Gift in Wartime
By Tran Mong Tu
The first stanza opens with speaker offering roses and a wedding gown in her husband’s grave. In the second stanza, he gives the speaker medals, silver stars, and a badge. These items seem to be less meaningful and personal than the items that the speaker offers.
The pattern ‘the speaker offers much more than her husband’ continues throughout the poem, except in the final stanza. In the third stanza, the speaker offers him her youth. The fourth stanza reveals that her husband gives her the smell of blood. For the speaker her husband’s offerings are insignificant to her.
In the fifth stanza, the speaker gives him clouds of summer. She sacrifices her cold winters and springs. In the sixth stanza, it is mentioned that her husband remains unmoved by these offerings. In return he gives the speaker lips with no smile, arms without tenderness and eyes with no sight as he is dead.
In the final stanza, the speaker deeply apologizes to her husband about her complain regarding his offerings. The speaker promises to meet him in their next life. She will keep the shrapnel as a token, which will help them know and recognize each other in next life.
Understanding the text
Answer the following questions.
- Who is the speaker addressing and why can that person not hear or understand what she is saying?
She is addressing her husband. He cannot hear or understand what she is saying because he is dead.
- What can you infer about the speaker’s feelings for the person addressed as “you”?
The speaker’s feelings for the person addressed as “you” are full of love and devotion.
- What is the speaker’s attitude toward war?
The speaker has bitter attitude towards war.
- In what ways do you think this person’s fate has affected the speaker?
The speaker has been widowed. She has lost her youth. She is now alone in this world.
- What does the speaker promise at the end of the poem? Why do you think the speaker does this?
At the end of the poem, the speaker promises to meet her beloved in their next life. She will keep the shrapnel as a token to recognize each other. I think the speaker does this to express her sincere love for him.
Reference to the context
- What is the theme of the poem?
The poem has the themes of lamentation for the loss and meaninglessness of lives lost in war. The speaker has lost her husband in war. In return she gets medals, silver stars and a badge, and they are of no use as he is not alive. She has been widowed and all alone now.

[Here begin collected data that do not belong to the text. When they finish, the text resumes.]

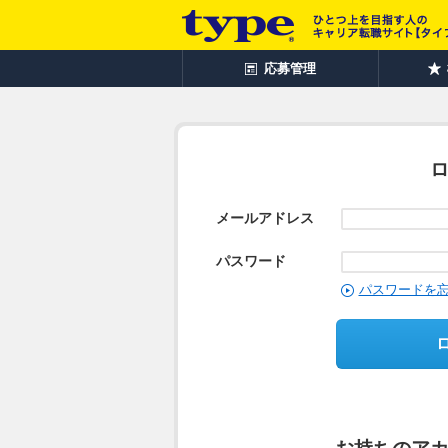
応募管理
メールアドレス
パスワード
パスワードを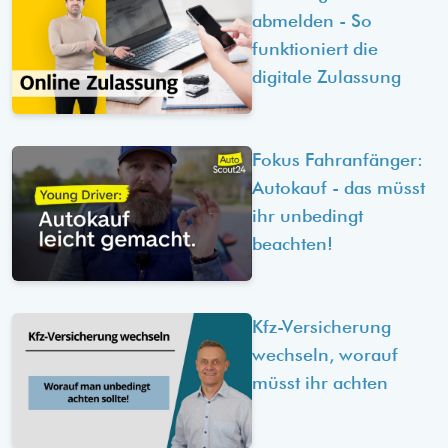
abmelden - So
funktioniert die
digitale Zulassung
Fokus Fahranfänger:
Autokauf - das müsst
ihr unbedingt
beachten!
Kfz-Versicherung
wechseln, worauf
müsst ihr achten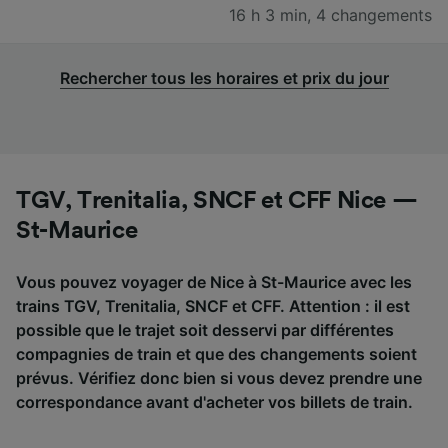
16 h 3 min
,
4 changements
Rechercher tous les horaires et prix du jour
TGV, Trenitalia, SNCF et CFF Nice —
St-Maurice
Vous pouvez voyager de Nice à St-Maurice avec les
trains TGV, Trenitalia, SNCF et CFF. Attention : il est
possible que le trajet soit desservi par différentes
compagnies de train et que des changements soient
prévus. Vérifiez donc bien si vous devez prendre une
correspondance avant d'acheter vos billets de train.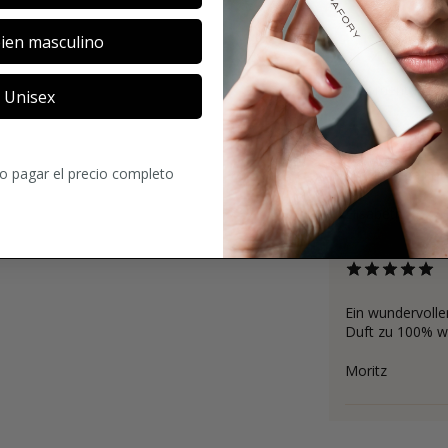
ien masculino
4.6
9
Comentarios
Unisex
ro pagar el precio completo
Nicht mega komp
Elisabeth
Ein wundervoller
Duft zu 100% w
Moritz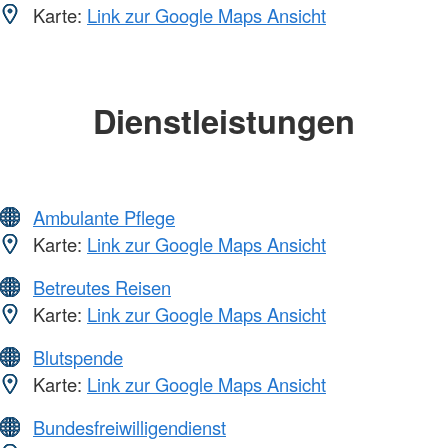
Karte:
Link zur Google Maps Ansicht
Dienstleistungen
Ambulante Pflege
Karte:
Link zur Google Maps Ansicht
Betreutes Reisen
Karte:
Link zur Google Maps Ansicht
Blutspende
Karte:
Link zur Google Maps Ansicht
Bundesfreiwilligendienst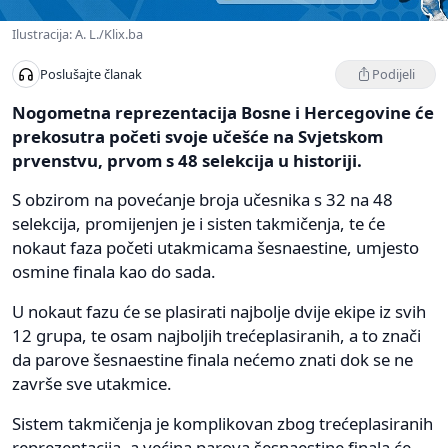
Ilustracija: A. L./Klix.ba
Podijeli
Poslušajte članak
Nogometna reprezentacija Bosne i Hercegovine će
prekosutra početi svoje učešće na Svjetskom
prvenstvu, prvom s 48 selekcija u historiji.
S obzirom na povećanje broja učesnika s 32 na 48
selekcija, promijenjen je i sisten takmičenja, te će
nokaut faza početi utakmicama šesnaestine, umjesto
osmine finala kao do sada.
U nokaut fazu će se plasirati najbolje dvije ekipe iz svih
12 grupa, te osam najboljih trećeplasiranih, a to znači
da parove šesnaestine finala nećemo znati dok se ne
završe sve utakmice.
Sistem takmičenja je komplikovan zbog trećeplasiranih
reprezentacija, a većina parova šesnaestine finala će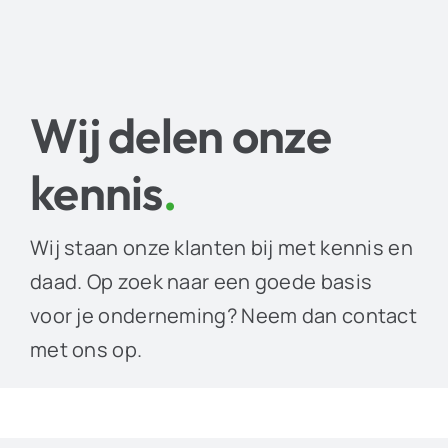
Wij delen onze
kennis
.
Wij staan onze klanten bij met kennis en
daad. Op zoek naar een goede basis
voor je onderneming? Neem dan contact
met ons op.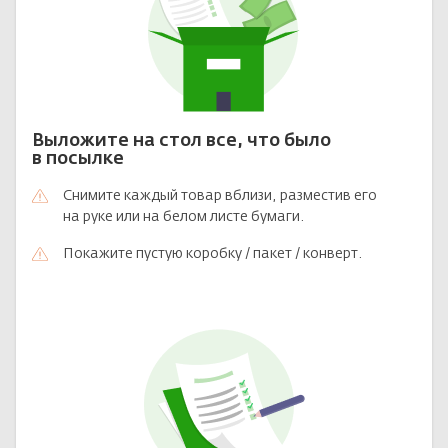
Выложите на стол все, что было
в посылке
Снимите каждый товар вблизи, разместив его
на руке или на белом листе бумаги.
Покажите пустую коробку / пакет / конверт.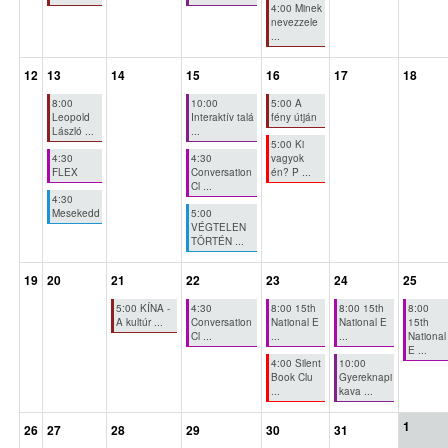
4:00 Minek
nevezzele
...
12
13
14
15
16
17
18
8:00
10:00
5:00 A
Leopold
Interaktív talá
fény útján
László ...
...
5:00 Ki
4:30
4:30
vagyok
FLEX
Conversation
én? P ...
Cl ...
4:30
Mesekedd
5:00
VÉGTELEN
TÖRTÉN ...
19
20
21
22
23
24
25
5:00 KÍNA -
4:30
8:00 15th
8:00 15th
8:00
A kultúr ...
Conversation
National E
National E
15th
Cl ...
...
...
National
E ...
4:00 Silent
10:00
Book Clu
Gyereknapi
...
kava ...
1
26
27
28
29
30
31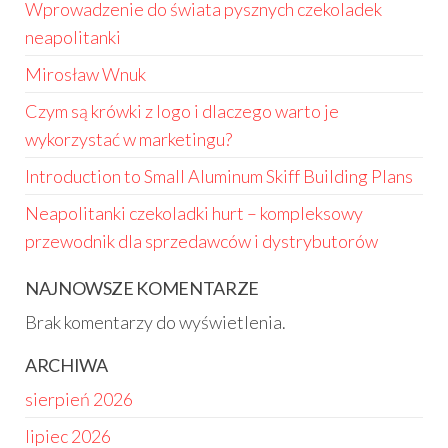
Wprowadzenie do świata pysznych czekoladek
neapolitanki
Mirosław Wnuk
Czym są krówki z logo i dlaczego warto je
wykorzystać w marketingu?
Introduction to Small Aluminum Skiff Building Plans
Neapolitanki czekoladki hurt – kompleksowy
przewodnik dla sprzedawców i dystrybutorów
NAJNOWSZE KOMENTARZE
Brak komentarzy do wyświetlenia.
ARCHIWA
sierpień 2026
lipiec 2026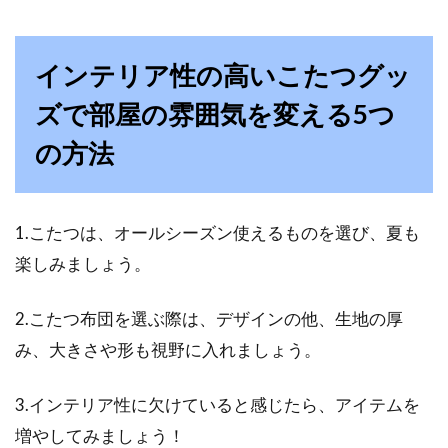
インテリア性の高いこたつグッ
ズで部屋の雰囲気を変える5つ
の方法
1.こたつは、オールシーズン使えるものを選び、夏も
楽しみましょう。
2.こたつ布団を選ぶ際は、デザインの他、生地の厚
み、大きさや形も視野に入れましょう。
3.インテリア性に欠けていると感じたら、アイテムを
増やしてみましょう！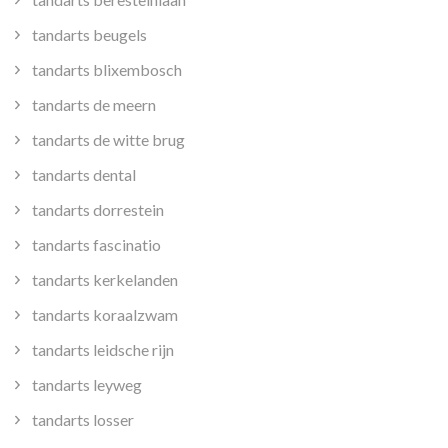
tandarts beugels
tandarts blixembosch
tandarts de meern
tandarts de witte brug
tandarts dental
tandarts dorrestein
tandarts fascinatio
tandarts kerkelanden
tandarts koraalzwam
tandarts leidsche rijn
tandarts leyweg
tandarts losser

- What imagery from the poem made the greatest impression on you? Why?
The image of the motionless body made the greatest impression on me. The body has lips with no smile, arms without tenderness and eyes with no sight. The dead body represents the loss caused by the war. The speaker lost her husband. Though he is given honor after his death, it is of no use.
- Which figurative language is used in the poem? Explain with examples.
In the poem, figurative language embraces irony, imagery, anaphora and apostrophe.
Irony takes place when the poet talks about the gift which is not a real gift but of grief and loss. A grave and shrapnel as tokens of remembrance are not the types of gifts people truly want. In reality, the speaker says, her beloved’s “gift” of death has robbed her of her youth.
The poet uses the imagery of roses offered in her beloved’s grave. The red roses traditionally symbolize love. Other imagery includes the picture of the beloved as a corpse with lips with no smile and eyes with no sight.
The next figure of speech includes anaphora, which is the repetition of the same words at the beginning of a line. In the first, third and fifth stanzas, the poet repeats “I offer you”. The anaphora comes in the sixth stanza when the speaker repeats “you give me” three times in a row.
The poem also uses the literary device of apostrophe, which is direct address to a person who is not present or to an inanimate object. In this poem, the speaker addresses her husband’s dead body. The poet makes use of metaphor as she compares her sadness to the clouds in her eyes on a summer day.
- What does the speaker “offer” in this poem? What does the person addressed as “you” give in return?
The speaker offers roses, her wedding gown, her youth, clouds, cold winters and spring time to her beloved. In return, he gives her his medals, stars, badges, his blood stained dress, his motionless body with lips with no smile, arms without tenderness and eyes without sight, and shrapnel.
- An apostrophe is a literary device in which a writer or speaker addresses an absent person or an abstract idea in such a way as if it were present and can understand. Discuss the poem in relation to apostrophe.
The speaker’s husband has been killed in war. She addresses the dead body as if he can understand her. She offers several things to him but he gives her the things which are of no importance. She promises him to meet him their next life as she loves him very sincerely.